If suburban areas refuse to open their doors, these districts will have to make some tough choices. No district wants to shutter schools or lay off teachers due to declining enrollment. But without open enrollment, this is likely what many suburban districts will have to do. Operating schools at 50 or 60 percent capacity is simply unsustainable.
Indeed, some suburban school systems are already facing these uncomfortable decisions. The Granite School District near Salt Lake City closed three schools as the district lost thousands of students in the past few years alone. The story is much the same in places like Palo Alto (Santa Clara County in California), Pflugerville (near Austin, Texas), and West Hartford (central Connecticut). South Carolina may consolidate entire school districts.
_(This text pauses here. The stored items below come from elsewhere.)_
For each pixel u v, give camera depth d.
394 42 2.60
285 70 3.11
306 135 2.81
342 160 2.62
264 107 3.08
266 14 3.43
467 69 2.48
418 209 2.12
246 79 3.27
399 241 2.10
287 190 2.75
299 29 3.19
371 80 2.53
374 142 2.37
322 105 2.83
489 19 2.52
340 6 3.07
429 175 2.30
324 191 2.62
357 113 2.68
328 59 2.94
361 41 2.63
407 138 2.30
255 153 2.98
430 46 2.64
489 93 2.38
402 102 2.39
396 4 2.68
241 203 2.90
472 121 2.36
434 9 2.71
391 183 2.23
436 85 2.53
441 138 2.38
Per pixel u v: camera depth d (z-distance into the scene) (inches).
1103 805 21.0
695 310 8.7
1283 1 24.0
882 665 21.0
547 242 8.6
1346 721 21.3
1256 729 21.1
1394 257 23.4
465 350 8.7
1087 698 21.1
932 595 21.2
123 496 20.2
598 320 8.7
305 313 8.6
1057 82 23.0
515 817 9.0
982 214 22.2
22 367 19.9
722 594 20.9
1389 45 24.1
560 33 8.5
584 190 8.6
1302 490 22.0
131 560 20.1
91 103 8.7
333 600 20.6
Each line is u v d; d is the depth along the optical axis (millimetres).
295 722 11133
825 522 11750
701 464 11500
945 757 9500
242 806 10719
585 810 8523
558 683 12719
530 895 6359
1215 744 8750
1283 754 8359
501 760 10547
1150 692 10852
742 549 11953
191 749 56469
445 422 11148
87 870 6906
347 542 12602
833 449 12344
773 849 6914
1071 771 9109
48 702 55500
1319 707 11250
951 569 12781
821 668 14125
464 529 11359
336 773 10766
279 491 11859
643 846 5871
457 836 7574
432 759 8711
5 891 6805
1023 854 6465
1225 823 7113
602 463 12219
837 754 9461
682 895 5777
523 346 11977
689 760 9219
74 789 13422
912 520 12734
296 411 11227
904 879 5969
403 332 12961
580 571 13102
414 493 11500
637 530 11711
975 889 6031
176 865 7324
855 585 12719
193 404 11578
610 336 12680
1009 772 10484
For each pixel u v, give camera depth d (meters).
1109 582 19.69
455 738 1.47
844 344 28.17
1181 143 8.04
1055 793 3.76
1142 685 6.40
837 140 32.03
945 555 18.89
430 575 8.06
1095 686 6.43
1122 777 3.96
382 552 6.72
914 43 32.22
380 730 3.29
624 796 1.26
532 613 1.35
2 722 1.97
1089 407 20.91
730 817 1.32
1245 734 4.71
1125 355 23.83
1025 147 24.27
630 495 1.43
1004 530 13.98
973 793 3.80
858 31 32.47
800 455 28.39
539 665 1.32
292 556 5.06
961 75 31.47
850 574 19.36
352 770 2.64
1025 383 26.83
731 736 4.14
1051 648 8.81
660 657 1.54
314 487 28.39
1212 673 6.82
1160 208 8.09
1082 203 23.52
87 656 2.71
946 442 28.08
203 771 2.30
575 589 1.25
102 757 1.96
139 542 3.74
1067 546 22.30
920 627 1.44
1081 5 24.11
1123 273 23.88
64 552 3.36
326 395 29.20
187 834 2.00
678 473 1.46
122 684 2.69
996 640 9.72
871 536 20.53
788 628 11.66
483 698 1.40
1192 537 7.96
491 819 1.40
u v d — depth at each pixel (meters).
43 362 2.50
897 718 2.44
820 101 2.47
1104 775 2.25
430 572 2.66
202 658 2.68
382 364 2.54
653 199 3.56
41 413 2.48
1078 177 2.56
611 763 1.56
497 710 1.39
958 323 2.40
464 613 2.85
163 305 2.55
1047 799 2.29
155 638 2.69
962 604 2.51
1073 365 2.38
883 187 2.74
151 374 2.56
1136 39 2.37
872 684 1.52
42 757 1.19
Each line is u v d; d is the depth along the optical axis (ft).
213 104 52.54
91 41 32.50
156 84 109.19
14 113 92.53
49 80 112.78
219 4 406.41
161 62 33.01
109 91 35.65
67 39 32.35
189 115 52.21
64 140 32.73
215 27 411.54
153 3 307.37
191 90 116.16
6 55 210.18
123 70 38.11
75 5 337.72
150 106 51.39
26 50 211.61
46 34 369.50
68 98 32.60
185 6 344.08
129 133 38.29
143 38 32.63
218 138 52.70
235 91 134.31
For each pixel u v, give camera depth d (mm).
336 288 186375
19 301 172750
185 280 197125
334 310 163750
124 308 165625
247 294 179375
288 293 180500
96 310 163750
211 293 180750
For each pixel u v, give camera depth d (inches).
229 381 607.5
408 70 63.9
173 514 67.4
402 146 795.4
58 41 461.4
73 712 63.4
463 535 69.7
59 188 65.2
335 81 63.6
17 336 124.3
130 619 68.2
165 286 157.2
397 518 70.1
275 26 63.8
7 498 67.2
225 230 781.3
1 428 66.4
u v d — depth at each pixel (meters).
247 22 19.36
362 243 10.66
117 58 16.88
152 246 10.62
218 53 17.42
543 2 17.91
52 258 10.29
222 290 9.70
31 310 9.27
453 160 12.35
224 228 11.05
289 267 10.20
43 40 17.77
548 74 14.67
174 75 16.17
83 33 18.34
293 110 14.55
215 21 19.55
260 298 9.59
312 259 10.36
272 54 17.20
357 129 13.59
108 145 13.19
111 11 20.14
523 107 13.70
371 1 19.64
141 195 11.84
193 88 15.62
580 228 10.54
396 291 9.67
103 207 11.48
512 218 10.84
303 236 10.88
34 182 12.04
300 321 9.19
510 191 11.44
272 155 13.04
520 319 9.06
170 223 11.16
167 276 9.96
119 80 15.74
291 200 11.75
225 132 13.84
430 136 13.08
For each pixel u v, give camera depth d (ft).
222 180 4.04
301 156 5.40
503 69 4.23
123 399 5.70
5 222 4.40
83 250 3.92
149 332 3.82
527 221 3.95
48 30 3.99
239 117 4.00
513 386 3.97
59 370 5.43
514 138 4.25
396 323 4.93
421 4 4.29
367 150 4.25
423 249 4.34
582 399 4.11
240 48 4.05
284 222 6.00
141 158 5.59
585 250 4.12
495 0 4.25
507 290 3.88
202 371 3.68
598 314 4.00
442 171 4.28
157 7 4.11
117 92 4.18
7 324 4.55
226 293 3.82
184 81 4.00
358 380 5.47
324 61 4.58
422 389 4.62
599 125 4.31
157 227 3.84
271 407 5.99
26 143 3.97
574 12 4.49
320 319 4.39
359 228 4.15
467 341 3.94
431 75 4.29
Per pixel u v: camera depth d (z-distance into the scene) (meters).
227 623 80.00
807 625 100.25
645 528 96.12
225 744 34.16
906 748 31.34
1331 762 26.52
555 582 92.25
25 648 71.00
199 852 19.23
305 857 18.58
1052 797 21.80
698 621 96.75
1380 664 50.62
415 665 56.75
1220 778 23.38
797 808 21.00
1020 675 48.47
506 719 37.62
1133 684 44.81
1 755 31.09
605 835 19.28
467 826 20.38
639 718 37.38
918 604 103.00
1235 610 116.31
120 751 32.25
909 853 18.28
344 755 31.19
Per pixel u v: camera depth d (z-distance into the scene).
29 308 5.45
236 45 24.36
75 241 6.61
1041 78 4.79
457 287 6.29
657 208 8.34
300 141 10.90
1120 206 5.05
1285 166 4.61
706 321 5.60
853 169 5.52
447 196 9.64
As bleak as the prognosis may appear at first blush, open enrollment can help. Arizona, for example, implemented open enrollment in 1994, making it the first state to do so, and the program has been very successful. Scottsdale, a wealthy suburb of Phoenix, accepted more than 4,000 out-of-district transfers (or more than 18 percent of the district’s total enrollment) in 2014 alone. As of the 2021–2022 school year, this trend has continued, with out-of-district transfers now constituting 21 percent of Scottsdale’s student population.
This allowed the district to fill more classrooms, thereby raising more revenue for the district. In addition, many of these transfer students were minorities and/or economically disadvantaged, who may have otherwise been lost to private schools.
It’s worth noting that open enrollment doesn’t obliterate urban and rural school districts. Open enrollment allows rural schools, especially those with positive school cultures and good social services, to attract new students, and urban districts would have a greater network to promote high-performing magnet schools. Moreover, school districts would benefit from increased competition in the education market. After all, public districts who experience competitive pressure see their academic performance improve and their budgets become more efficient.
By ending resistance to statewide open enrollment policies—or by enacting open enrollment policies themselves where they have discretion—suburban school districts can adjust to the country’s demographic shifts. Open enrollment is just as important to education reform as any funding increase or private school choice program, and it is time suburbs start acknowledging it.